With other left-wing politicians languishing in the polls under the scandals that have plagued party heads, the contest is likely to come down to a few centrist candidates, and firebrand right-wing politician Jair Bolsonaro. He, by the way, once said that the descendants of Brazilian slaves “are not even good for breeding anymore.”
The unpredictable political field has made markets uneasy. Investors worry that none of the contenders will be able to curb corruption and address the economic downturn, security problems and poverty that have troubled Brazil since its worst recession in history in 2015.
According to one recent survey of government data, the number of Brazilians living in “extreme poverty,” or on less than $1.90 per day, increased last year by 11.2 percent. In Sao Paulo, extreme poverty increased by 35 percent.
An Associated Press report about a deadly fire in a 25-floor building in Sao Paulo’s old downtown told the story of hosts of families occupying dilapidated structures alongside drug addicts and the city’s homeless.
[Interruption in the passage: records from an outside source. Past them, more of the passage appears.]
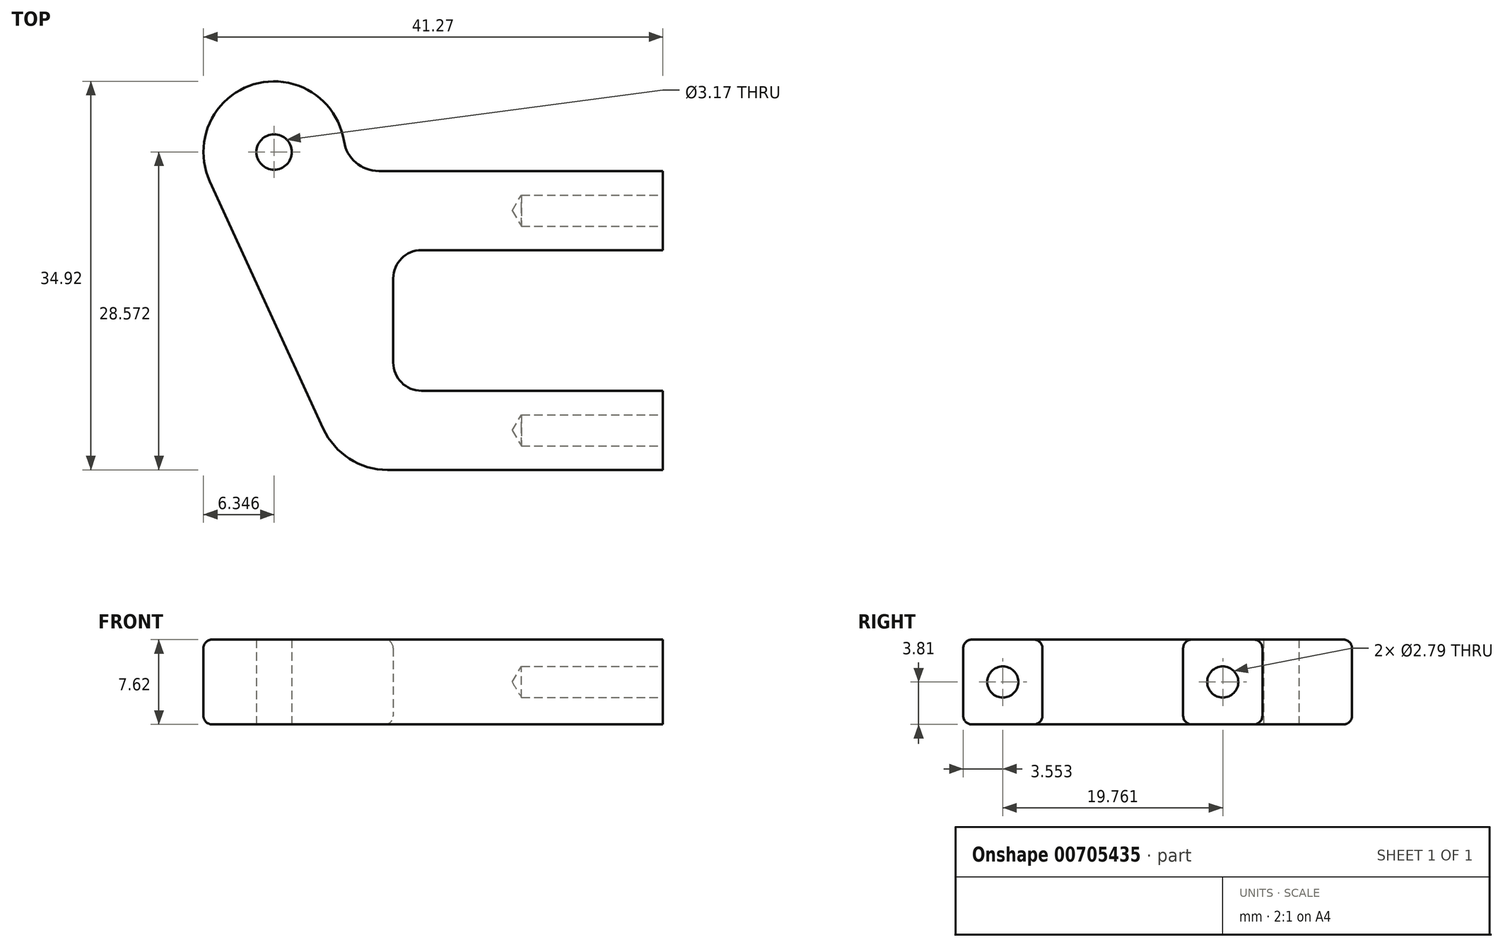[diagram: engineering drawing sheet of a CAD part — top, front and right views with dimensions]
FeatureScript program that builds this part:
annotation { "Feature Type Name" : "Feature", "Feature Type Description" : "" }
export const myFeature = defineFeature(function(context is Context, id is Id, definition is map)
    precondition{}
    {
        {
            var Q0;
            Q0=qCreatedBy(makeId("Top.planeOp"),FACE);
            var sketch = newSketch(context, id + "F0", { "sketchPlane" : qUnion([Q0])});
            skLineSegment(sketch, "E0", {"start": v(-34.96, 27.66) * mm, "end": v(-9.45, 27.66) * mm});
            skLineSegment(sketch, "E1", {"start": v(-9.45, 27.66) * mm, "end": v(-9.45, 20.55) * mm});
            skLineSegment(sketch, "E2", {"start": v(-9.45, 20.55) * mm, "end": v(-31.13, 20.55) * mm});
            skLineSegment(sketch, "E3", {"start": v(-33.67, 18) * mm, "end": v(-33.67, 10.44) * mm});
            skLineSegment(sketch, "E4", {"start": v(-31.13, 7.9) * mm, "end": v(-9.45, 7.9) * mm});
            skLineSegment(sketch, "E5", {"start": v(-9.45, 7.9) * mm, "end": v(-9.45, 0.79) * mm});
            skLineSegment(sketch, "E6", {"start": v(-9.45, 0.79) * mm, "end": v(-34.18, 0.79) * mm});
            skLineSegment(sketch, "E7", {"start": v(-39.95, 4.49) * mm, "end": v(-50.15, 26.71) * mm});
            skPoint(sketch, "E8.visualSharp", {"position": v(-33.67, 20.55) * mm});
            skArc(sketch, "E8.filletArc", {"start": v(-31.13, 20.55) * mm, "mid": v(-32.93, 19.8) * mm, "end": v(-33.67, 18) * mm});
            skPoint(sketch, "E9.visualSharp", {"position": v(-33.67, 7.9) * mm});
            skArc(sketch, "E9.filletArc", {"start": v(-33.67, 10.44) * mm, "mid": v(-32.93, 8.64) * mm, "end": v(-31.13, 7.9) * mm});
            skPoint(sketch, "E10.visualSharp", {"position": v(-38.26, 0.79) * mm});
            skArc(sketch, "E10.filletArc", {"start": v(-39.95, 4.49) * mm, "mid": v(-37.61, 1.8) * mm, "end": v(-34.18, 0.79) * mm});
            skPoint(sketch, "E11.visualSharp", {"position": v(-55.63, 38.68) * mm});
            skArc(sketch, "E11.filletArc", {"start": v(-38.1, 30.34) * mm, "mid": v(-46.2, 35.44) * mm, "end": v(-50.15, 26.71) * mm});
            skCircle(sketch, "E12", {"center": v(-44.37, 29.36) * mm, "radius": 1.59 * mm});
            skPoint(sketch, "E13.visualSharp", {"position": v(-38.26, 27.66) * mm});
            skArc(sketch, "E13.filletArc", {"start": v(-38.1, 30.34) * mm, "mid": v(-37.03, 28.42) * mm, "end": v(-34.96, 27.66) * mm});
            skSolve(sketch);
        }
        {
            var Q0;
            Q0=makeQuery(id+"F0.imprint","IMPRINT",FACE,{"disambiguationData":[TD([[makeQuery(id+"F0.imprint","IMPRINT",EDGE,{"derivedFrom":sQuery(id+"F0.wireOp",EDGE,"E0")}),-1.0]])]});
            extrude(context, id + "F1", {"entities" : qUnion([Q0]), "depth" : 7.62 * mm, "offsetDistance" : 25.4 * mm});
        }
        {
            var Q0;
            Q0=makeQuery(id+"F1.opExtrude","SWEPT_FACE",FACE,{"disambiguationData":[OSD([sQuery(id+"F0.wireOp",EDGE,"E1")])]});
            var sketch = newSketch(context, id + "F2", { "sketchPlane" : qUnion([Q0])});
            skCircle(sketch, "E14", {"center": v(24.1, 3.81) * mm, "radius": 1.4 * mm});
            skPoint(sketch, "E14.centerSnap0", {"position": v(20.55, 3.81) * mm});
            skPoint(sketch, "E14.centerSnap1", {"position": v(24.1, 0) * mm});
            skSolve(sketch);
        }
        {
            var Q0;
            Q0=sQuery(id+"F2.wireOp",VERTEX,"E14.center");
            var Q1;
            Q1=makeQuery(id+"F1.opExtrude","SWEPT_BODY",BODY,{"disambiguationData":[OSD([sQuery(id+"F0.wireOp",EDGE,"E0"),sQuery(id+"F0.wireOp",EDGE,"E1"),sQuery(id+"F0.wireOp",EDGE,"E2"),sQuery(id+"F0.wireOp",EDGE,"E3"),sQuery(id+"F0.wireOp",EDGE,"E4"),sQuery(id+"F0.wireOp",EDGE,"E5"),sQuery(id+"F0.wireOp",EDGE,"E6"),sQuery(id+"F0.wireOp",EDGE,"E7"),sQuery(id+"F0.wireOp",EDGE,"E8.filletArc"),sQuery(id+"F0.wireOp",EDGE,"E9.filletArc"),sQuery(id+"F0.wireOp",EDGE,"E10.filletArc"),sQuery(id+"F0.wireOp",EDGE,"E11.filletArc"),sQuery(id+"F0.wireOp",EDGE,"E12"),sQuery(id+"F0.wireOp",EDGE,"E13.filletArc")])]});
            hole(context, id + "F3", {"style" : HoleStyle.SIMPLE, "endStyle" : HoleEndStyle.BLIND, "holeDiameter" : 2.8 * mm, "majorDiameter" : 6.35 * mm, "holeDepth" : 12.7 * mm, "isTappedThrough" : true, "tappedDepth" : 12.7 * mm, "tapClearance" : 3, "startFromSketch" : true, "locations" : qUnion([Q0]), "scope" : qUnion([Q1])});
        }
        {
            var Q0;
            Q0=makeQuery(id+"F1.opExtrude","SWEPT_FACE",FACE,{"disambiguationData":[OSD([sQuery(id+"F0.wireOp",EDGE,"E5")])]});
            var sketch = newSketch(context, id + "F4", { "sketchPlane" : qUnion([Q0])});
            skPoint(sketch, "E15", {"position": v(4.34, 3.81) * mm});
            skPoint(sketch, "E15.positionSnap0", {"position": v(0.79, 3.81) * mm});
            skPoint(sketch, "E15.positionSnap1", {"position": v(4.34, 7.62) * mm});
            skSolve(sketch);
        }
        {
            var Q0;
            Q0=sQuery(id+"F4.wireOp",VERTEX,"E15");
            var Q1;
            Q1=makeQuery(id+"F1.opExtrude","SWEPT_BODY",BODY,{"disambiguationData":[OSD([sQuery(id+"F0.wireOp",EDGE,"E0"),sQuery(id+"F0.wireOp",EDGE,"E1"),sQuery(id+"F0.wireOp",EDGE,"E2"),sQuery(id+"F0.wireOp",EDGE,"E3"),sQuery(id+"F0.wireOp",EDGE,"E4"),sQuery(id+"F0.wireOp",EDGE,"E5"),sQuery(id+"F0.wireOp",EDGE,"E6"),sQuery(id+"F0.wireOp",EDGE,"E7"),sQuery(id+"F0.wireOp",EDGE,"E8.filletArc"),sQuery(id+"F0.wireOp",EDGE,"E9.filletArc"),sQuery(id+"F0.wireOp",EDGE,"E10.filletArc"),sQuery(id+"F0.wireOp",EDGE,"E11.filletArc"),sQuery(id+"F0.wireOp",EDGE,"E12"),sQuery(id+"F0.wireOp",EDGE,"E13.filletArc")])]});
            hole(context, id + "F5", {"style" : HoleStyle.SIMPLE, "endStyle" : HoleEndStyle.BLIND, "holeDiameter" : 2.8 * mm, "majorDiameter" : 6.35 * mm, "holeDepth" : 12.7 * mm, "isTappedThrough" : true, "tappedDepth" : 12.7 * mm, "tapClearance" : 3, "startFromSketch" : true, "locations" : qUnion([Q0]), "scope" : qUnion([Q1])});
        }
        {
            var Q0;
            Q0=makeQuery(id+"F1.opExtrude","CAP_EDGE",EDGE,{"disambiguationData":[OSD([sQuery(id+"F0.wireOp",EDGE,"E0")])],"isStart":false});
            fillet(context, id + "F6", {"entities" : qUnion([Q0]), "radius" : 0.76 * mm, "tangentPropagation" : true, "allowEdgeOverflow" : false});
        }
        {
            var Q0;
            Q0=makeQuery(id+"F1.opExtrude","CAP_EDGE",EDGE,{"disambiguationData":[OSD([sQuery(id+"F0.wireOp",EDGE,"E3")])],"isStart":false});
            fillet(context, id + "F7", {"entities" : qUnion([Q0]), "radius" : 0.76 * mm, "tangentPropagation" : true, "allowEdgeOverflow" : false});
        }
        {
            var Q0;
            Q0=makeQuery(id+"F1.opExtrude","CAP_EDGE",EDGE,{"disambiguationData":[OSD([sQuery(id+"F0.wireOp",EDGE,"E11.filletArc")])],"isStart":true});
            var Q1;
            Q1=makeQuery(id+"F1.opExtrude","CAP_EDGE",EDGE,{"disambiguationData":[OSD([sQuery(id+"F0.wireOp",EDGE,"E3")])],"isStart":true});
            fillet(context, id + "F8", {"entities" : qUnion([Q0, Q1]), "radius" : 0.76 * mm, "tangentPropagation" : true, "allowEdgeOverflow" : false});
        }
    });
Efforts to renovate aging and unsafe infrastructure have been slow going.
Meanwhile, soaring fuel prices have led to trucker strikes around the country, prompting widespread food and fuel shortages.
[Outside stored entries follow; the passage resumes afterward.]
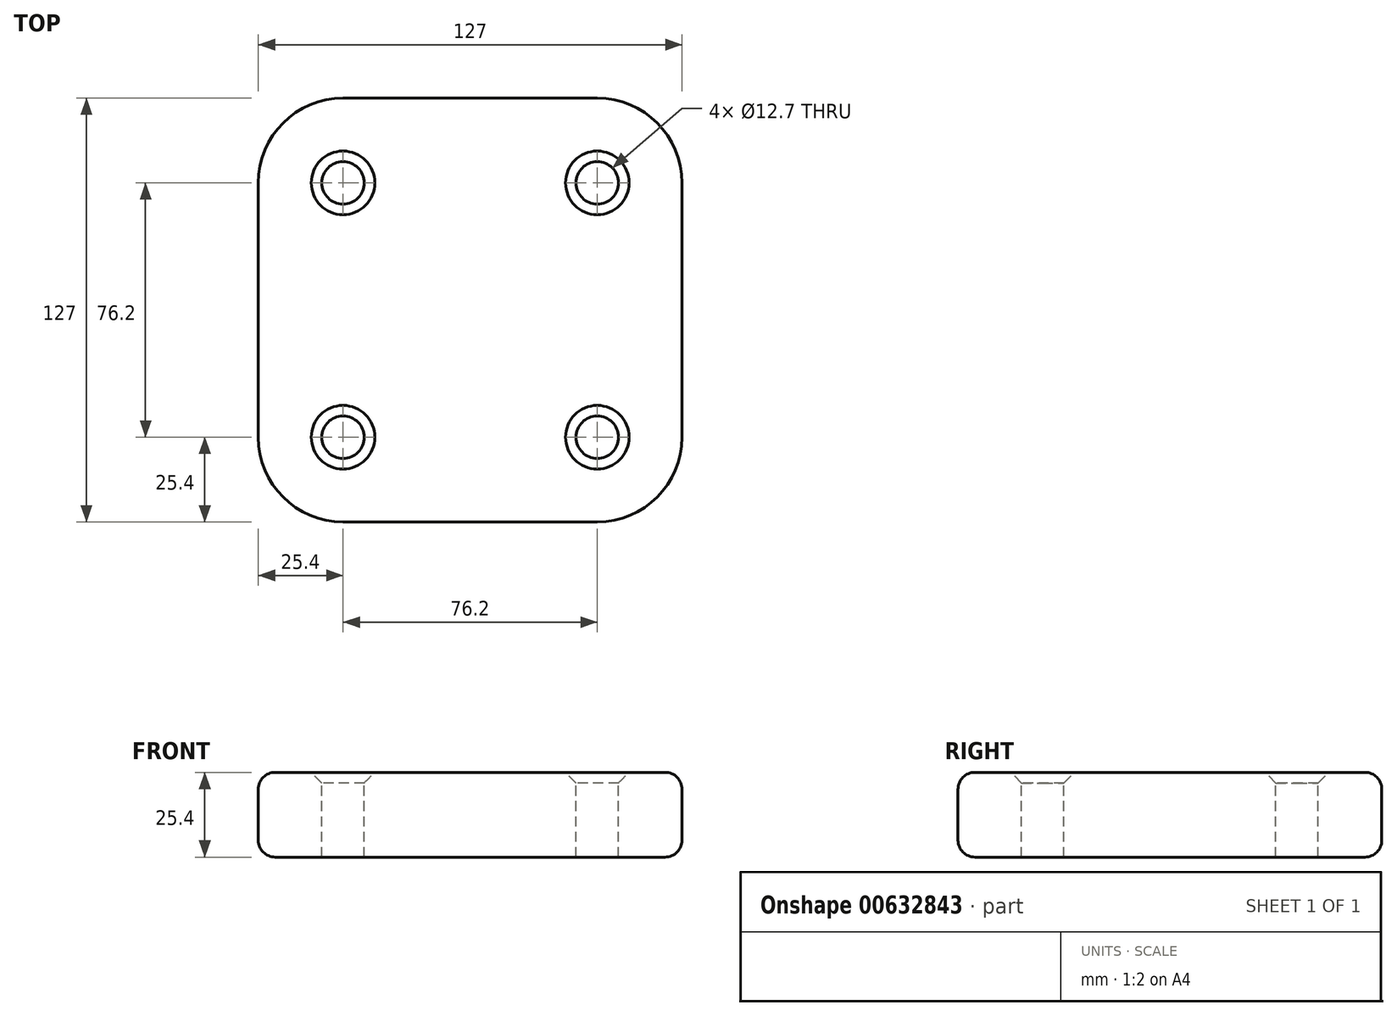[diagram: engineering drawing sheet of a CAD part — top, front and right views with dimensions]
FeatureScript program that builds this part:
annotation { "Feature Type Name" : "Feature", "Feature Type Description" : "" }
export const myFeature = defineFeature(function(context is Context, id is Id, definition is map)
    precondition{}
    {
        {
            var Q0;
            Q0=qCreatedBy(makeId("Top.planeOp"),FACE);
            var sketch = newSketch(context, id + "F0", { "sketchPlane" : qUnion([Q0])});
            skLineSegment(sketch, "E0.bottom", {"start": v(-63.5, 63.5) * mm, "end": v(63.5, 63.5) * mm});
            skLineSegment(sketch, "E0.top", {"start": v(-63.5, -63.5) * mm, "end": v(63.5, -63.5) * mm});
            skLineSegment(sketch, "E0.left", {"start": v(-63.5, 63.5) * mm, "end": v(-63.5, -63.5) * mm});
            skLineSegment(sketch, "E0.right", {"start": v(63.5, 63.5) * mm, "end": v(63.5, -63.5) * mm});
            skSolve(sketch);
        }
        {
            var Q0;
            Q0 = qSketchRegion(id + "F0", true);
            extrude(context, id + "F1", {"entities" : qUnion([Q0]), "depth" : 25.4 * mm, "offsetDistance" : 25.4 * mm});
        }
        {
            var Q0;
            Q0=makeQuery(id+"F1.opExtrude","SWEPT_EDGE",EDGE,{"disambiguationData":[OSD([sQuery(id+"F0.wireOp",EDGE,"E0.top"),sQuery(id+"F0.wireOp",EDGE,"E0.right")])]});
            var Q1;
            Q1=makeQuery(id+"F1.opExtrude","SWEPT_EDGE",EDGE,{"disambiguationData":[OSD([sQuery(id+"F0.wireOp",EDGE,"E0.bottom"),sQuery(id+"F0.wireOp",EDGE,"E0.right")])]});
            var Q2;
            Q2=makeQuery(id+"F1.opExtrude","SWEPT_EDGE",EDGE,{"disambiguationData":[OSD([sQuery(id+"F0.wireOp",EDGE,"E0.top"),sQuery(id+"F0.wireOp",EDGE,"E0.left")])]});
            var Q3;
            Q3=makeQuery(id+"F1.opExtrude","SWEPT_EDGE",EDGE,{"disambiguationData":[OSD([sQuery(id+"F0.wireOp",EDGE,"E0.bottom"),sQuery(id+"F0.wireOp",EDGE,"E0.left")])]});
            fillet(context, id + "F2", {"entities" : qUnion([Q0, Q1, Q2, Q3]), "radius" : 25.4 * mm, "tangentPropagation" : true, "allowEdgeOverflow" : false});
        }
        {
            var Q0;
            Q0=makeQuery(id+"F1.opExtrude","CAP_EDGE",EDGE,{"disambiguationData":[OSD([sQuery(id+"F0.wireOp",EDGE,"E0.top")])],"isStart":false});
            var Q1;
            Q1=makeQuery(id+"F1.opExtrude","CAP_EDGE",EDGE,{"disambiguationData":[OSD([sQuery(id+"F0.wireOp",EDGE,"E0.top")])],"isStart":true});
            fillet(context, id + "F3", {"entities" : qUnion([Q0, Q1]), "radius" : 5.08 * mm, "tangentPropagation" : true, "allowEdgeOverflow" : false});
        }
        {
            var Q0;
            Q0=makeQuery(id+"F1.opExtrude","CAP_FACE",FACE,{"disambiguationData":[OSD([sQuery(id+"F0.wireOp",EDGE,"E0.bottom"),sQuery(id+"F0.wireOp",EDGE,"E0.top"),sQuery(id+"F0.wireOp",EDGE,"E0.left"),sQuery(id+"F0.wireOp",EDGE,"E0.right")])],"isStart":false});
            var sketch = newSketch(context, id + "F4", { "sketchPlane" : qUnion([Q0])});
            skCircle(sketch, "E1", {"center": v(-38.1, 38.1) * mm, "radius": 6.35 * mm});
            skCircle(sketch, "E2.MirrorC", {"center": v(38.1, 38.1) * mm, "radius": 6.35 * mm});
            skCircle(sketch, "E3.MirrorC", {"center": v(-38.1, -38.1) * mm, "radius": 6.35 * mm});
            skCircle(sketch, "E4.MirrorC", {"center": v(38.1, -38.1) * mm, "radius": 6.35 * mm});
            skSolve(sketch);
        }
        {
            var Q0;
            Q0=sQuery(id+"F4.wireOp",VERTEX,"E3.MirrorC.center");
            var Q1;
            Q1=sQuery(id+"F4.wireOp",VERTEX,"E1.center");
            var Q2;
            Q2=sQuery(id+"F4.wireOp",VERTEX,"E4.MirrorC.center");
            var Q3;
            Q3=sQuery(id+"F4.wireOp",VERTEX,"E2.MirrorC.center");
            var Q4;
            Q4=makeQuery(id+"F1.opExtrude","SWEPT_BODY",BODY,{"disambiguationData":[OSD([sQuery(id+"F0.wireOp",EDGE,"E0.bottom"),sQuery(id+"F0.wireOp",EDGE,"E0.top"),sQuery(id+"F0.wireOp",EDGE,"E0.left"),sQuery(id+"F0.wireOp",EDGE,"E0.right")])]});
            hole(context, id + "F5", {"style" : HoleStyle.C_SINK, "endStyle" : HoleEndStyle.THROUGH, "holeDiameter" : 12.7 * mm, "cSinkDiameter" : 19.05 * mm, "cSinkAngle" : 90 * degree, "majorDiameter" : 6.35 * mm, "isTappedThrough" : true, "tappedDepth" : 12.7 * mm, "tapClearance" : 3, "locations" : qUnion([Q0, Q1, Q2, Q3]), "scope" : qUnion([Q4])});
        }
    });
That has cast the government in an even worse light, but candidates are unsure where to stand on the issue and divided on how to reform the economy: While many are calling for free markets due to the corruption scandals involving state-owned enterprises in the past, others worry how such firms will fare on the open market.
With so many acts occurring simultaneously in this political circus, the Financial Times reported that Brazil’s middle-class communities, lifted out of poverty by Lula’s generous cash subsidies to families in need, could decide the outcome of the election.
But in a country untrusting of elected officials after a string of scandals over the past few years, the right ringmaster for the job is anybody’s guess.